* DATA SUPPLIED:
• • • • •

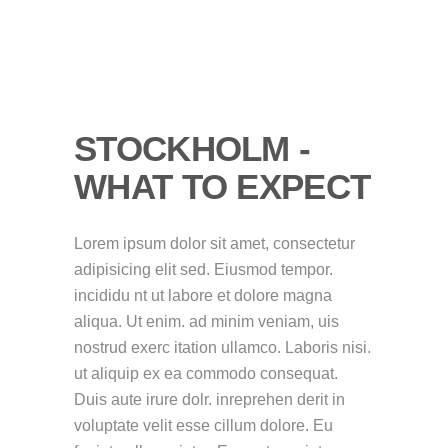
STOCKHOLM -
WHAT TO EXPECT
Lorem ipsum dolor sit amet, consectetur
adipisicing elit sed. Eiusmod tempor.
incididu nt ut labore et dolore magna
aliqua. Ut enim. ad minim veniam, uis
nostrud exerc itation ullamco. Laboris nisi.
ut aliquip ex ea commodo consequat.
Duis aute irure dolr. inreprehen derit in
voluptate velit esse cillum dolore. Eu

• • • • •

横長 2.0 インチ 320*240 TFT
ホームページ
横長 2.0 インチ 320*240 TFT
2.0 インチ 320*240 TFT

• • • • •

* EXERCISE PROMPT:
Of all the entries above, output exactly the lines between the one holding "Lorem ipsum dolor sit amet, consectetur" and the one holding "voluptate velit esse cillum dolore. Eu", inclusive.

* RESPONSE AREA:
Lorem ipsum dolor sit amet, consectetur
adipisicing elit sed. Eiusmod tempor.
incididu nt ut labore et dolore magna
aliqua. Ut enim. ad minim veniam, uis
nostrud exerc itation ullamco. Laboris nisi.
ut aliquip ex ea commodo consequat.
Duis aute irure dolr. inreprehen derit in
voluptate velit esse cillum dolore. Eu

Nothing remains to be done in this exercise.